**Instructions for the task**
Print every line of the source text in the records below without changes, and leave out the pictures.

———

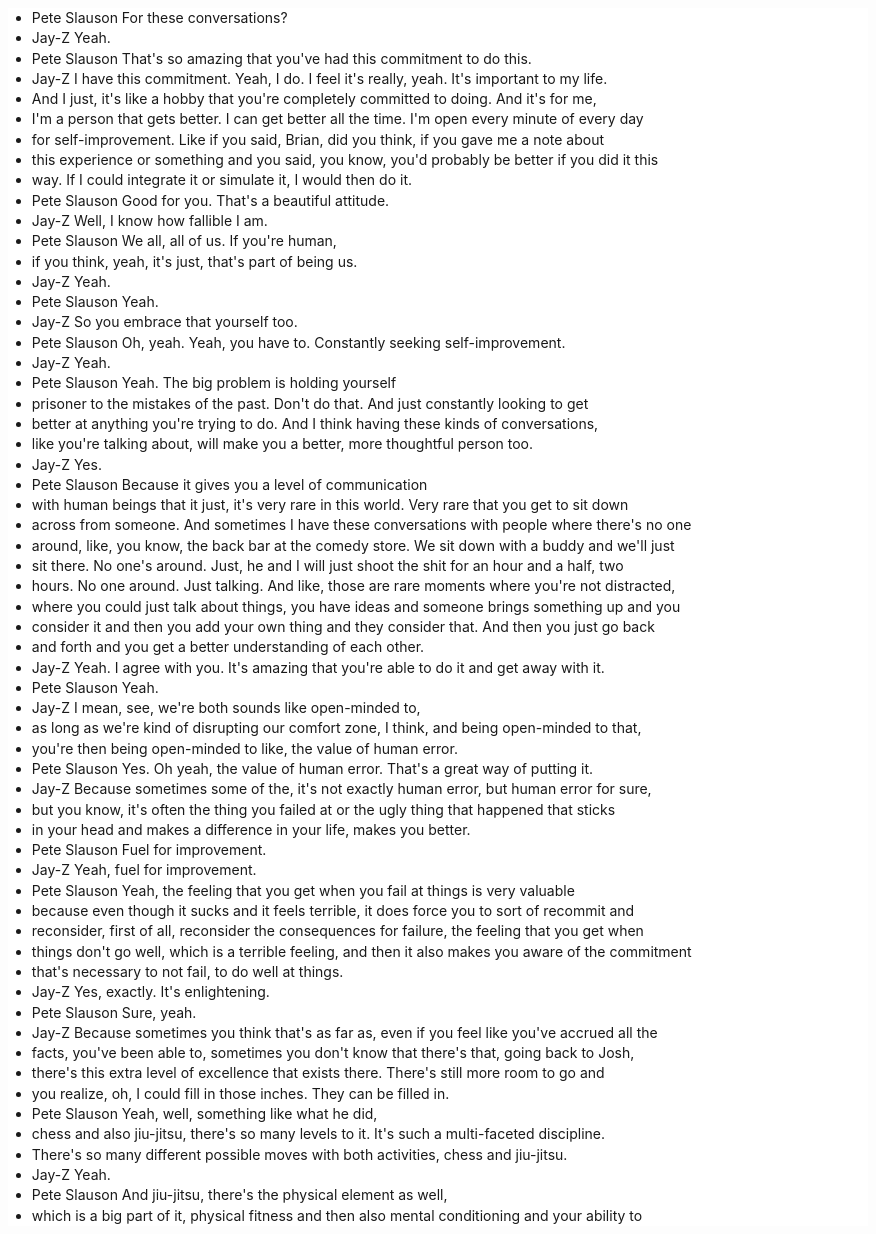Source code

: *  Pete Slauson For these conversations?
*  Jay-Z Yeah.
*  Pete Slauson That's so amazing that you've had this commitment to do this.
*  Jay-Z I have this commitment. Yeah, I do. I feel it's really, yeah. It's important to my life.
*  And I just, it's like a hobby that you're completely committed to doing. And it's for me,
*  I'm a person that gets better. I can get better all the time. I'm open every minute of every day
*  for self-improvement. Like if you said, Brian, did you think, if you gave me a note about
*  this experience or something and you said, you know, you'd probably be better if you did it this
*  way. If I could integrate it or simulate it, I would then do it.
*  Pete Slauson Good for you. That's a beautiful attitude.
*  Jay-Z Well, I know how fallible I am.
*  Pete Slauson We all, all of us. If you're human,
*  if you think, yeah, it's just, that's part of being us.
*  Jay-Z Yeah.
*  Pete Slauson Yeah.
*  Jay-Z So you embrace that yourself too.
*  Pete Slauson Oh, yeah. Yeah, you have to. Constantly seeking self-improvement.
*  Jay-Z Yeah.
*  Pete Slauson Yeah. The big problem is holding yourself
*  prisoner to the mistakes of the past. Don't do that. And just constantly looking to get
*  better at anything you're trying to do. And I think having these kinds of conversations,
*  like you're talking about, will make you a better, more thoughtful person too.
*  Jay-Z Yes.
*  Pete Slauson Because it gives you a level of communication
*  with human beings that it just, it's very rare in this world. Very rare that you get to sit down
*  across from someone. And sometimes I have these conversations with people where there's no one
*  around, like, you know, the back bar at the comedy store. We sit down with a buddy and we'll just
*  sit there. No one's around. Just, he and I will just shoot the shit for an hour and a half, two
*  hours. No one around. Just talking. And like, those are rare moments where you're not distracted,
*  where you could just talk about things, you have ideas and someone brings something up and you
*  consider it and then you add your own thing and they consider that. And then you just go back
*  and forth and you get a better understanding of each other.
*  Jay-Z Yeah. I agree with you. It's amazing that you're able to do it and get away with it.
*  Pete Slauson Yeah.
*  Jay-Z I mean, see, we're both sounds like open-minded to,
*  as long as we're kind of disrupting our comfort zone, I think, and being open-minded to that,
*  you're then being open-minded to like, the value of human error.
*  Pete Slauson Yes. Oh yeah, the value of human error. That's a great way of putting it.
*  Jay-Z Because sometimes some of the, it's not exactly human error, but human error for sure,
*  but you know, it's often the thing you failed at or the ugly thing that happened that sticks
*  in your head and makes a difference in your life, makes you better.
*  Pete Slauson Fuel for improvement.
*  Jay-Z Yeah, fuel for improvement.
*  Pete Slauson Yeah, the feeling that you get when you fail at things is very valuable
*  because even though it sucks and it feels terrible, it does force you to sort of recommit and
*  reconsider, first of all, reconsider the consequences for failure, the feeling that you get when
*  things don't go well, which is a terrible feeling, and then it also makes you aware of the commitment
*  that's necessary to not fail, to do well at things.
*  Jay-Z Yes, exactly. It's enlightening.
*  Pete Slauson Sure, yeah.
*  Jay-Z Because sometimes you think that's as far as, even if you feel like you've accrued all the
*  facts, you've been able to, sometimes you don't know that there's that, going back to Josh,
*  there's this extra level of excellence that exists there. There's still more room to go and
*  you realize, oh, I could fill in those inches. They can be filled in.
*  Pete Slauson Yeah, well, something like what he did,
*  chess and also jiu-jitsu, there's so many levels to it. It's such a multi-faceted discipline.
*  There's so many different possible moves with both activities, chess and jiu-jitsu.
*  Jay-Z Yeah.
*  Pete Slauson And jiu-jitsu, there's the physical element as well,
*  which is a big part of it, physical fitness and then also mental conditioning and your ability to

———

**Exercise answer**
Source code

: *  Pete Slauson For these conversations?
*  Jay-Z Yeah.
*  Pete Slauson That's so amazing that you've had this commitment to do this.
*  Jay-Z I have this commitment. Yeah, I do. I feel it's really, yeah. It's important to my life.
*  And I just, it's like a hobby that you're completely committed to doing. And it's for me,
*  I'm a person that gets better. I can get better all the time. I'm open every minute of every day
*  for self-improvement. Like if you said, Brian, did you think, if you gave me a note about
*  this experience or something and you said, you know, you'd probably be better if you did it this
*  way. If I could integrate it or simulate it, I would then do it.
*  Pete Slauson Good for you. That's a beautiful attitude.
*  Jay-Z Well, I know how fallible I am.
*  Pete Slauson We all, all of us. If you're human,
*  if you think, yeah, it's just, that's part of being us.
*  Jay-Z Yeah.
*  Pete Slauson Yeah.
*  Jay-Z So you embrace that yourself too.
*  Pete Slauson Oh, yeah. Yeah, you have to. Constantly seeking self-improvement.
*  Jay-Z Yeah.
*  Pete Slauson Yeah. The big problem is holding yourself
*  prisoner to the mistakes of the past. Don't do that. And just constantly looking to get
*  better at anything you're trying to do. And I think having these kinds of conversations,
*  like you're talking about, will make you a better, more thoughtful person too.
*  Jay-Z Yes.
*  Pete Slauson Because it gives you a level of communication
*  with human beings that it just, it's very rare in this world. Very rare that you get to sit down
*  across from someone. And sometimes I have these conversations with people where there's no one
*  around, like, you know, the back bar at the comedy store. We sit down with a buddy and we'll just
*  sit there. No one's around. Just, he and I will just shoot the shit for an hour and a half, two
*  hours. No one around. Just talking. And like, those are rare moments where you're not distracted,
*  where you could just talk about things, you have ideas and someone brings something up and you
*  consider it and then you add your own thing and they consider that. And then you just go back
*  and forth and you get a better understanding of each other.
*  Jay-Z Yeah. I agree with you. It's amazing that you're able to do it and get away with it.
*  Pete Slauson Yeah.
*  Jay-Z I mean, see, we're both sounds like open-minded to,
*  as long as we're kind of disrupting our comfort zone, I think, and being open-minded to that,
*  you're then being open-minded to like, the value of human error.
*  Pete Slauson Yes. Oh yeah, the value of human error. That's a great way of putting it.
*  Jay-Z Because sometimes some of the, it's not exactly human error, but human error for sure,
*  but you know, it's often the thing you failed at or the ugly thing that happened that sticks
*  in your head and makes a difference in your life, makes you better.
*  Pete Slauson Fuel for improvement.
*  Jay-Z Yeah, fuel for improvement.
*  Pete Slauson Yeah, the feeling that you get when you fail at things is very valuable
*  because even though it sucks and it feels terrible, it does force you to sort of recommit and
*  reconsider, first of all, reconsider the consequences for failure, the feeling that you get when
*  things don't go well, which is a terrible feeling, and then it also makes you aware of the commitment
*  that's necessary to not fail, to do well at things.
*  Jay-Z Yes, exactly. It's enlightening.
*  Pete Slauson Sure, yeah.
*  Jay-Z Because sometimes you think that's as far as, even if you feel like you've accrued all the
*  facts, you've been able to, sometimes you don't know that there's that, going back to Josh,
*  there's this extra level of excellence that exists there. There's still more room to go and
*  you realize, oh, I could fill in those inches. They can be filled in.
*  Pete Slauson Yeah, well, something like what he did,
*  chess and also jiu-jitsu, there's so many levels to it. It's such a multi-faceted discipline.
*  There's so many different possible moves with both activities, chess and jiu-jitsu.
*  Jay-Z Yeah.
*  Pete Slauson And jiu-jitsu, there's the physical element as well,
*  which is a big part of it, physical fitness and then also mental conditioning and your ability to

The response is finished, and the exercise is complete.